Flags, Skin Tones, and ZWJ Sequences

Some of the most surprising character counts come from three special Unicode features: regional indicator symbols that make flags, Fitzpatrick skin tone modifiers, and Zero Width Joiners that glue everything together. Each of these was designed to let people express themselves more richly — but they also dramatically change how text length is calculated.

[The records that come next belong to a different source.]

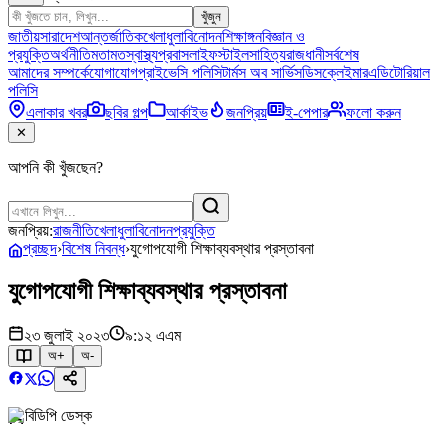
খুঁজুন
জাতীয়
সারাদেশ
আন্তর্জাতিক
খেলাধুলা
বিনোদন
শিক্ষাঙ্গন
বিজ্ঞান ও
প্রযুক্তি
অর্থনীতি
মতামত
স্বাস্থ্য
প্রবাস
লাইফস্টাইল
সাহিত্য
রাজধানী
সর্বশেষ
আমাদের সম্পর্কে
যোগাযোগ
প্রাইভেসি পলিসি
টার্মস অব সার্ভিস
ডিসক্লেইমার
এডিটোরিয়াল
পলিসি
এলাকার খবর
ছবির গল্প
আর্কাইভ
জনপ্রিয়
ই-পেপার
ফলো করুন
✕
আপনি কী খুঁজছেন?
জনপ্রিয়:
রাজনীতি
খেলাধুলা
বিনোদন
প্রযুক্তি
প্রচ্ছদ
›
বিশেষ নিবন্ধ
›
যুগোপযোগী শিক্ষাব্যবস্থার প্রস্তাবনা
যুগোপযোগী শিক্ষাব্যবস্থার প্রস্তাবনা
২৩ জুলাই ২০২৩
৯:১২ এএম
অ+
অ-
বিডিপি ডেস্ক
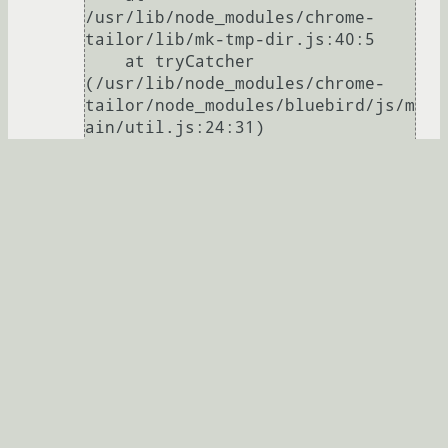
/usr/lib/node_modules/chrome-
tailor/lib/mk-tmp-dir.js:40:5

    at tryCatcher 
(/usr/lib/node_modules/chrome-
tailor/node_modules/bluebird/js/m
ain/util.js:24:31)

    at 
Promise._resolveFromResolver 
(/usr/lib/node_modules/chrome-
tailor/node_modules/bluebird/js/m
Развернуть
ForumLiker
★
18.07.2015 11:02:32 +00:00
автор топика
Ссылка
Вы не можете добавлять комментарии в эту тему. Тема
перемещена в архив.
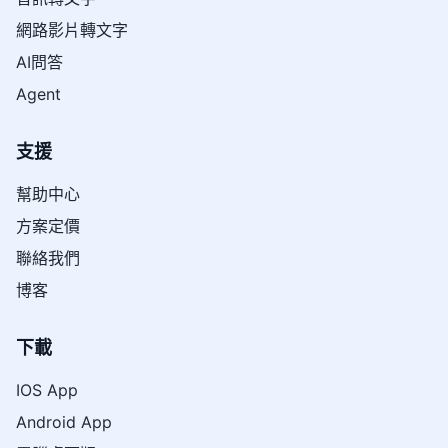
網路影片轉文字
AI問答
Agent
支援
幫助中心
方案定價
聯絡我們
博客
下載
IOS App
Android App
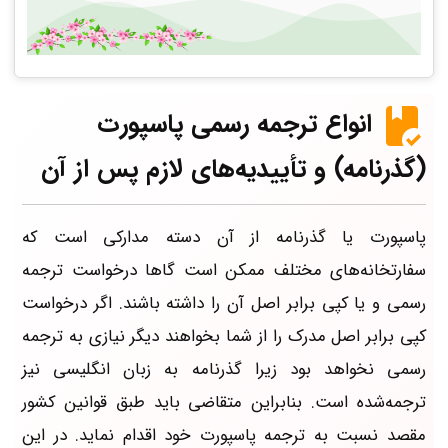
انواع ترجمه رسمی پاسپورت
(گذرنامه) و تأییدیه‌های لازم پس از آن
پاسپورت یا گذرنامه از آن دسته مدارکی است که
سفارتخانه‌های مختلف ممکن است گاها درخواست ترجمه
رسمی و یا کپی برابر اصل آن را داشته باشند. اگر درخواست
کپی برابر اصل مدرک را از شما بخواهند دیگر نیازی به ترجمه
رسمی نخواهد بود زیرا گذرنامه به زبان انگلیسی نیز
ترجمه‌شده است. بنابراین متقاضی باید طبق قوانین کشور
مقصد نسبت به ترجمه پاسپورت خود اقدام نماید. در این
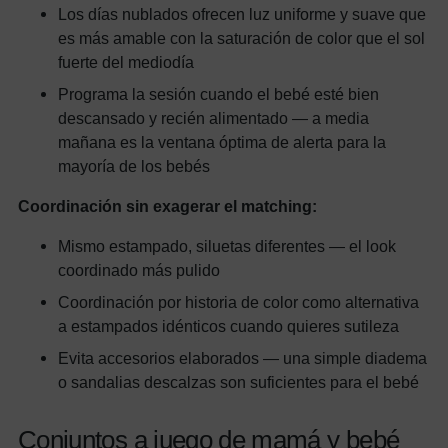
Los días nublados ofrecen luz uniforme y suave que
es más amable con la saturación de color que el sol
fuerte del mediodía
Programa la sesión cuando el bebé esté bien
descansado y recién alimentado — a media
mañana es la ventana óptima de alerta para la
mayoría de los bebés
Coordinación sin exagerar el matching:
Mismo estampado, siluetas diferentes — el look
coordinado más pulido
Coordinación por historia de color como alternativa
a estampados idénticos cuando quieres sutileza
Evita accesorios elaborados — una simple diadema
o sandalias descalzas son suficientes para el bebé
Conjuntos a juego de mamá y bebé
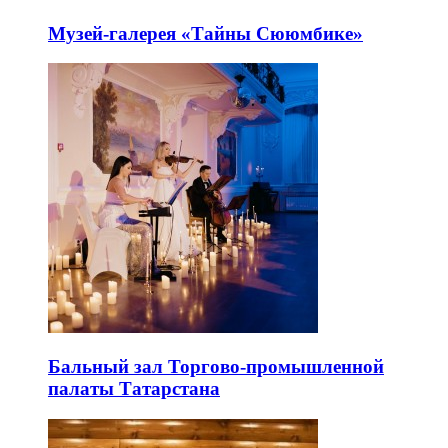
Музей-галерея «Тайны Сююмбике»
Бальный зал Торгово-промышленной
палаты Татарстана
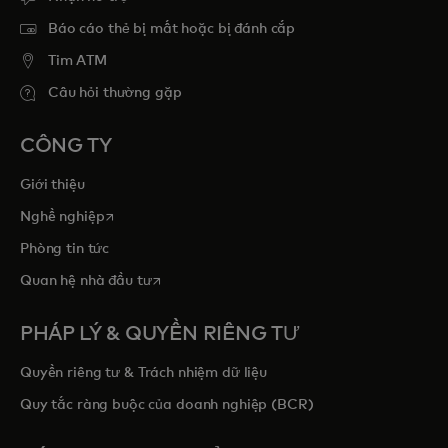
Báo cáo thẻ bị mất hoặc bị đánh cắp
Tim ATM
Câu hỏi thường gặp
CÔNG TY
Giới thiệu
opens in a new tab
Nghề nghiệp
Phòng tin tức
opens in a new tab
Quan hệ nhà đầu tư
PHÁP LÝ & QUYỀN RIÊNG TƯ
Quyền riêng tư & Trách nhiệm dữ liệu
Quy tắc ràng buộc của doanh nghiệp (BCR)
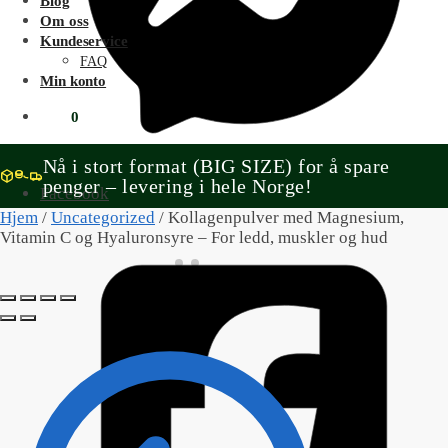
Blog
Om oss
Kundeservice
FAQ
Min konto
kr
0
0
Nå i stort format (BIG SIZE) for å spare
penger – levering i hele Norge!
Facebook
Hjem
/
Uncategorized
/
Kollagenpulver med Magnesium,
Vitamin C og Hyaluronsyre – For ledd, muskler og hud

Country flags are not single characters stored in a font. Instead, they are created by combining two regional indicator letters. For example, the flag of Japan is made from the letters J and P placed side by side. When a system sees these two letters in sequence, it replaces them with the single flag. The result is one visible flag, two code points, four UTF-16 units, and eight UTF-8 bytes — all for what every user sees as one character.

Skin Tone Modifiers

When emojis representing people were first introduced, they used a default yellow tone. To support real human diversity, Unicode added five skin tone modifiers that can be attached to hands, faces, and full-body figures. Each modifier is a separate code point that follows the base emoji. A single person with dark skin tone therefore becomes two code points that must stay together to display correctly.

Combining Everything

The most complex emojis use all three mechanisms at once. A woman with medium-dark skin tone holding hands with a boy with light skin tone uses ZWJ to connect them, plus separate skin modifiers for each person. What appears as one beautiful image is actually seven or more code points working in perfect coordination.

Why Joiners Are Invisible

Zero Width Joiner has no width and no visible glyph. Its only job is to tell the text rendering engine: “treat these separate emojis as one single unit.” Without it, the family would appear as four separate people standing apart. With it, they become one family — and one grapheme cluster.

The Result

These innovations make digital communication more inclusive and expressive than ever before. But they also mean that any system still counting “characters” the old way will be dramatically wrong. A single flag, a person with skin tone, or a joined family are all one thing to a human — and should be counted as one by software.

True inclusivity in text isn’t just about what we display — it’s about measuring it correctly too.